In defence of mediocre movies
There is an argument to be made that the worst insult you can give a person is to call them mediocre.
Being mediocre (or ‘basic’, as the kids say) suggests that you have risked little. You have neither succeeded nor failed spectacularly. You are content with ‘meh,’ comfortable sitting on the fence or following others, sheeplike, into a queue whose destination is unknown.
It stands to reason that, just as most people would prefer to live lives of variation and discovery, most cinephiles would rather not waste their time watching films that are formulaic or uninspiring. And yet, if we could all just let our guards down for one second, I think we’d agree that there is a distinct pleasure in viewing these sorts of middle-of-the-road ventures.
Before we get too far into the proverbial weeds, let’s define cinematic mediocrity. Mediocre movies aren’t the ones that feature flashes of brilliance marred by a few spectacularly poor decisions. We’re not talking about noble failures or captivating messes. David Lynch’s Dune is not a mediocre movie (Lynch was incapable of mediocrity). Emilia Perez is not a mediocre movie (it’s just a terrible one). Movies that are middle-of-the-road include most things directed by Nancy Meyers, the 1964 Audrey Hepburn movie Paris When it Sizzles, and the 1999 Renny Harlan movie Deep Blue Sea.

> WHAT TO WORK ON
#1 According to the essay on mediocre movies, in what year was Paris When it Sizzles released?
#2 List every film title named in the essay on mediocre movies.

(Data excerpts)
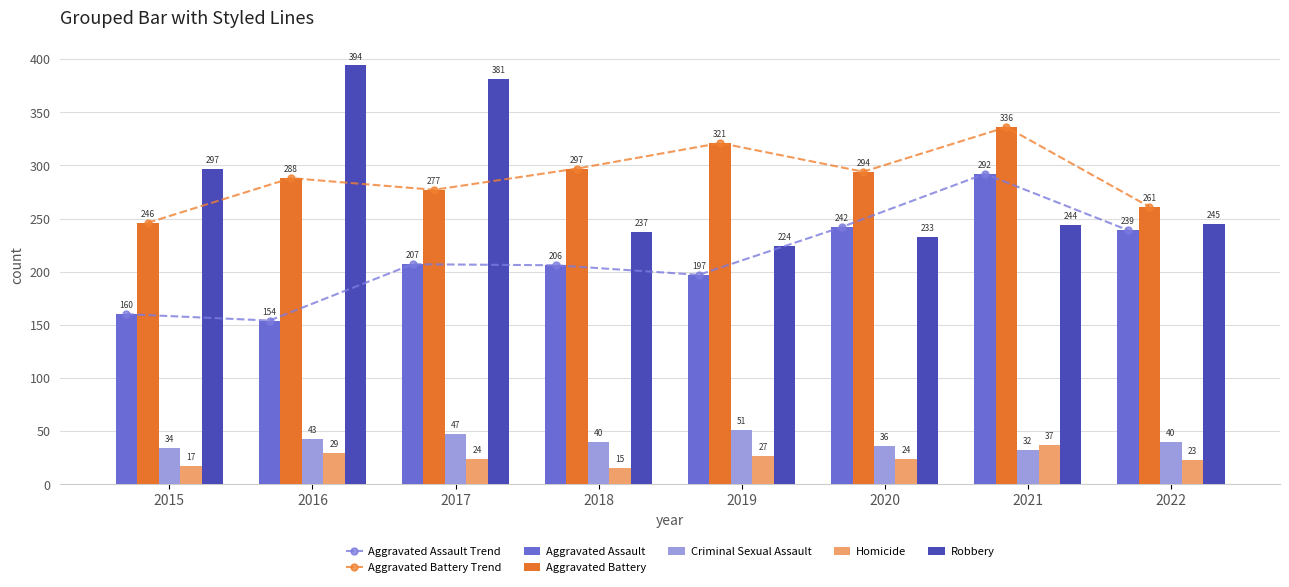

At which label does Criminal Sexual Assault first exceed 40?

2016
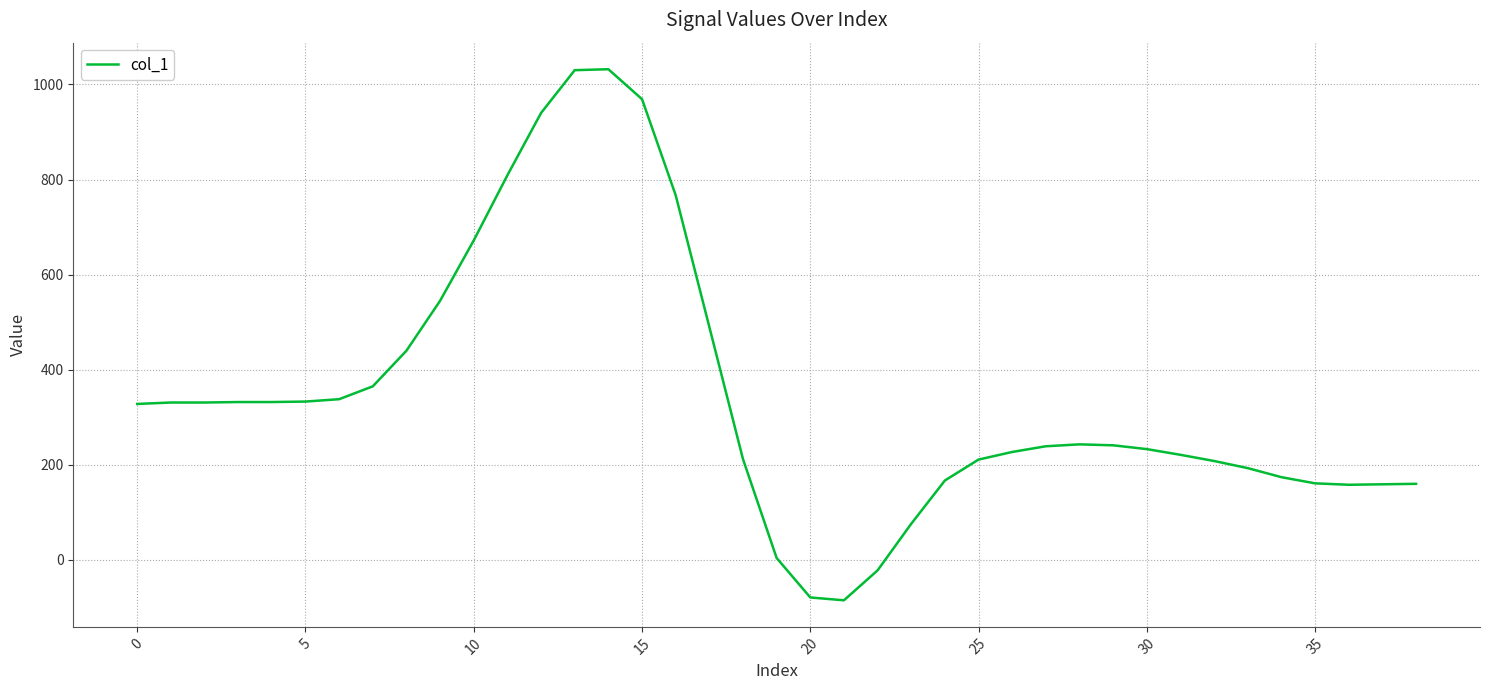

What is the difference between the maximum and minimum values?

1117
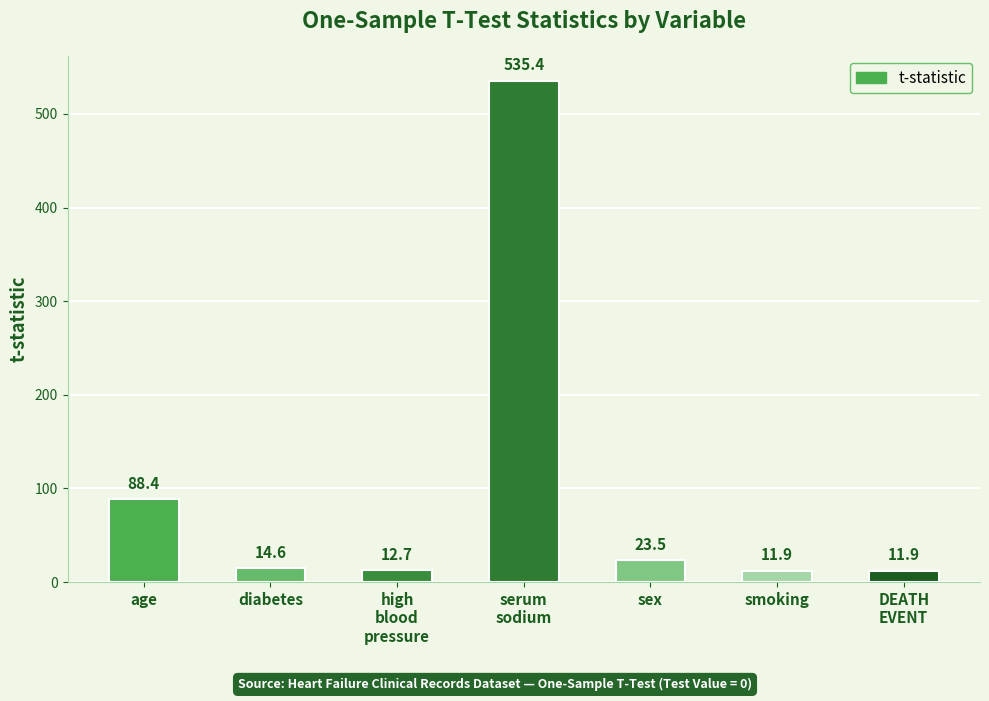

Approximately how many times larger is the value at diabetes compared to high
blood
pressure?

1.2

> ANSWERS PROVIDED
#1 1964

#2 Dune, Emilia Perez, Paris When it Sizzles, Deep Blue Sea